Shop should be held accountable for cut brake lines
Friday, February 10, 2006
Dear Tom and Ray: My local repair shop is trying to get me to pay almost $900 for a new brake line on my Volvo S80. The brake line failed because the transmission cut it. I lost my brakes and ended up hitting a bush in my driveway -- thank goodness that was it! A month prior, the shop had forgotten to put back four large bolts that hold the engine, transmission and front suspension to the unit body. I think that while the transmission was clunking around from them leaving the bolts out, the line was damaged. But they aren't up. So who do I call for a professional opinion? I have pictures of the loose sub-frame. What's your opinion of who should pay for the brake line?
Tom: The shop should pay for it.
Ray: I don't think Volvo even made the S80 until 1999 or thereabouts, so the car can't be more than seven years old. I can't remember seeing a Volvo in the shop with a bad brake line after only seven years. Fifteen years, maybe.
Tom: Besides, when the brake lines do fail, they fail because they corrode. So you can see the stainless-steel line rotting or rusting away -- you don't see it cut.
Ray: I think it's pretty clear that their negligence in forgetting to tighten the sub-frame is what led to the rupture of the brake lines. Now, if they deny that they left the sub-frame loose, that's another matter. But if you have photographic proof that the bolts were missing and a repair order that shows that they had reason to remove those bolts a month earlier, I'd say you have pretty darned good circumstantial evidence.

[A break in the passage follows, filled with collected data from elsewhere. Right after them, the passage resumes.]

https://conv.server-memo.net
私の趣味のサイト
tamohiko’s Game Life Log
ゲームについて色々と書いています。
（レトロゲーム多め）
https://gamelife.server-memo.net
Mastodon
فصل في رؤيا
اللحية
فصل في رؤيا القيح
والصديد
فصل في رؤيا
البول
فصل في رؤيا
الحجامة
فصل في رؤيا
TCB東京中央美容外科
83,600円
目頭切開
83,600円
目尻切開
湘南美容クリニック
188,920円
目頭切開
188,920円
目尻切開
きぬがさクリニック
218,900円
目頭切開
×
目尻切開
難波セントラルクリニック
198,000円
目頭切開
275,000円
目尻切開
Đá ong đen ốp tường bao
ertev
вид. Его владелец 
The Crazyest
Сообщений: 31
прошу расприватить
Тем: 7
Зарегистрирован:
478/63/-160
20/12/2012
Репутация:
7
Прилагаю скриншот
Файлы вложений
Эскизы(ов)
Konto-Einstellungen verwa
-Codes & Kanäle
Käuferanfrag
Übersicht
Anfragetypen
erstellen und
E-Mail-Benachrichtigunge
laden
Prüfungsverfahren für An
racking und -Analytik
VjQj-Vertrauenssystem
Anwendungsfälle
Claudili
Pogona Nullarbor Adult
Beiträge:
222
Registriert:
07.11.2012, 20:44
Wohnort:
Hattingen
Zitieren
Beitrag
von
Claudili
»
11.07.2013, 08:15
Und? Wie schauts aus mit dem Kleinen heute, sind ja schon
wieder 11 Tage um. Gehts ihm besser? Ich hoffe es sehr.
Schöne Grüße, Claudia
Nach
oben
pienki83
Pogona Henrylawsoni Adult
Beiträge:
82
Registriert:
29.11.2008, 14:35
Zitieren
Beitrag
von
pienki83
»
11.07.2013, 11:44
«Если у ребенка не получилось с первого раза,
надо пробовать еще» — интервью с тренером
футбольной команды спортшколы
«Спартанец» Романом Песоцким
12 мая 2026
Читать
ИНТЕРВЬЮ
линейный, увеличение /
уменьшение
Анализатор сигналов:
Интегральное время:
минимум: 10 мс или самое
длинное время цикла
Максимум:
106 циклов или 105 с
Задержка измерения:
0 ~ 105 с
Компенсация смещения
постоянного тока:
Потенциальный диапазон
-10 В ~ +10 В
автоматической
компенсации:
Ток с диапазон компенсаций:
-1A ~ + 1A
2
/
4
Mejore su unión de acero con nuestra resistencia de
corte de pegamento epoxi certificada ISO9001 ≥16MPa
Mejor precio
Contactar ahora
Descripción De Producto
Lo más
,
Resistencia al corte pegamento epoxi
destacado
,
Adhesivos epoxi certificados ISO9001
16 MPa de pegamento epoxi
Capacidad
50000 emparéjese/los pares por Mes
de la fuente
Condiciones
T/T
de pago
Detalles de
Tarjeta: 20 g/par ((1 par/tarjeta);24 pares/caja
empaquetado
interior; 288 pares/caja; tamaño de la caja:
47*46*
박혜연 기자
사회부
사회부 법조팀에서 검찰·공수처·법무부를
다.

Tom: You can always take them to small-claims court. But before you do that, go to a Volvo dealer and ask for his opinion. Ask him to examine the car and tell you whether the damage appears to be from normal wear and tear or from some sort of repair-shop error. Get his opinion in writing. And offer to pay him his regular labor rate for his time -- that's only fair.
Ray: Assuming he agrees with us, take your written "evidence" from Volvo, along with your 6-by-9-inch color, glossy photos of the loose sub-frame with the circles and arrows on the back to your local shop, and see if you can persuade the owner to do the right thing.
Tom: He won't like the idea of eating the cost, but tough. He screwed it up. When you screw something up, you have to make it right. Trust me. This is something with which I have extensive experience!